İlk iki sezon tam birer endüstri işi. Sövdürmüyor, arada sinir bozuyor. Bazen istediğini veriyor. Ama üç başka bir şey. Çok deli dehşet mi?Hayır. Hatta ilk bir kaç bölüm “abi tamam ufak tefek baharatlar atmışsınız ama sanki aynı yere gidiyoruz” diyorsunuz. Ama birden işin içine Luka Gocharov gibi bir enigma giriyor. Buzdolabını sırtlayan dayılar gibi bi anda fazla görünmeyerek de olsa diziyi sırtlayıveriyor o andan itibaren artık çok da alışıldık sularda yüzmüyorsunuz. Gocharov hem sovyet sertliğini veriyor, hem yaşlı kurtluğunu yapıyor, hem cia’i tedirgin ediyor hemde klasik karanlık rus ajanlığıyla rusları da korkutuyor. Yaşının hakkını veriyor. Ve toplasan adamın sahneleri yarım saat değil. Senaristlerin “abi çok ileri gittik dümeni kıralım” diyerek son olayları ülkelerden bağımsız bir hale sokmasıyla bütün yüklü diyalogları Luka dayıma yüklüyorlar. Eğer doğru okuyabilirseniz kendilerinden beklenmeyecek siyasi mesajlarda veriyorlar, açıkçası şaşırdım.
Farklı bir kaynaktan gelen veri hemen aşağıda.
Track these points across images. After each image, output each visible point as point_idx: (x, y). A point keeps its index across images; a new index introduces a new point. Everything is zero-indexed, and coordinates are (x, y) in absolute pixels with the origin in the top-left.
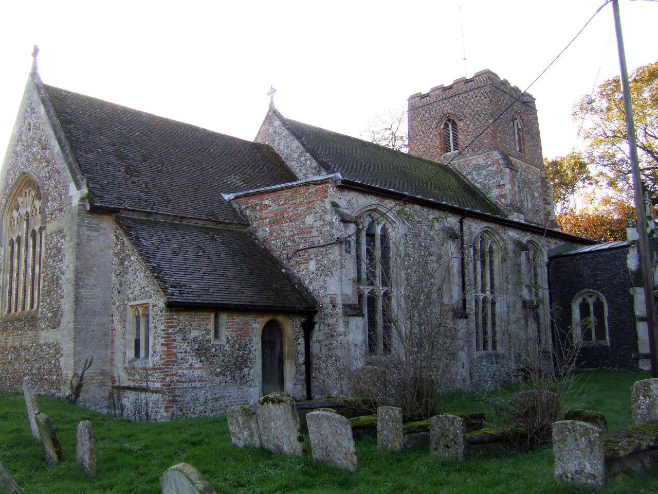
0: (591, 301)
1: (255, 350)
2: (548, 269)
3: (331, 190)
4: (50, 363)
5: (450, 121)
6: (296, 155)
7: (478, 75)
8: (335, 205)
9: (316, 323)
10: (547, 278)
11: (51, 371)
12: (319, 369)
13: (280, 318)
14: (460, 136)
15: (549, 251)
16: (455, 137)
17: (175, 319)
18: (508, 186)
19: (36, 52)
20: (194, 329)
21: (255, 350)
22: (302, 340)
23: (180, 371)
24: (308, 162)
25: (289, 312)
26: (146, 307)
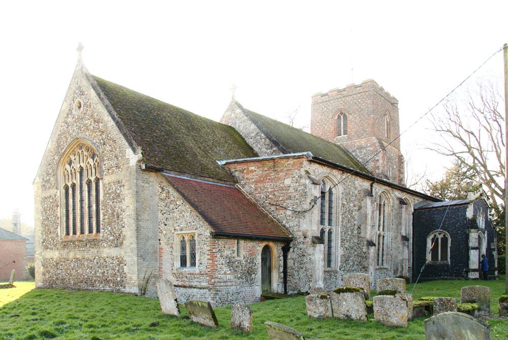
0: (440, 237)
1: (258, 264)
2: (413, 216)
3: (305, 163)
4: (114, 269)
8: (307, 172)
9: (291, 247)
10: (412, 222)
11: (115, 274)
12: (293, 276)
13: (271, 244)
15: (415, 205)
16: (345, 125)
17: (216, 243)
18: (381, 161)
19: (80, 48)
20: (226, 250)
21: (258, 264)
22: (282, 258)
23: (219, 276)
24: (263, 140)
25: (275, 240)
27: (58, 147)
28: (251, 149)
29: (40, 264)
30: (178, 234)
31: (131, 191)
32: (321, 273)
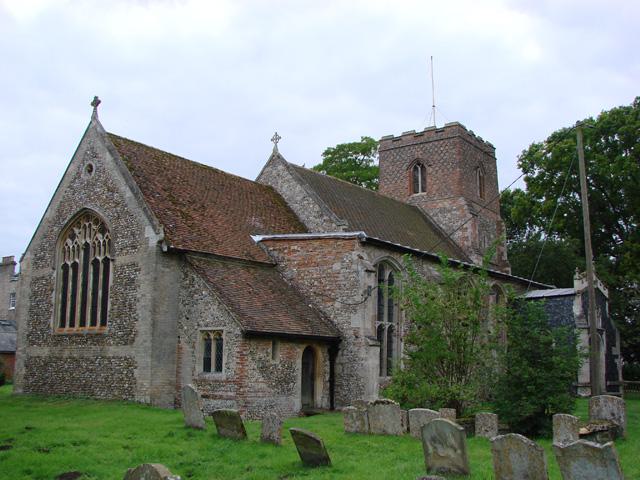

Velhasıl kelam Ryan chill zaman geçirmek için, arada izlemelik, amerikancılık süzme filtreniz açık bir şekilde izlendiğinde başarılı bir yapım. Zaten size açık kafalar, deli dehşet hikayeler, seks ve günümüzün eye candy olmak için çekilen dizilerinden pek bir şey vaadetmiyor. Üzerine düşeni yapıyor. Ajan var mı var,dedektiflik de okey, e adam fena oyuncu değil eli yüzü de düzgün, senaryo inişli çıkışlı ama genel toplam 6-7 alır, e yeter işte.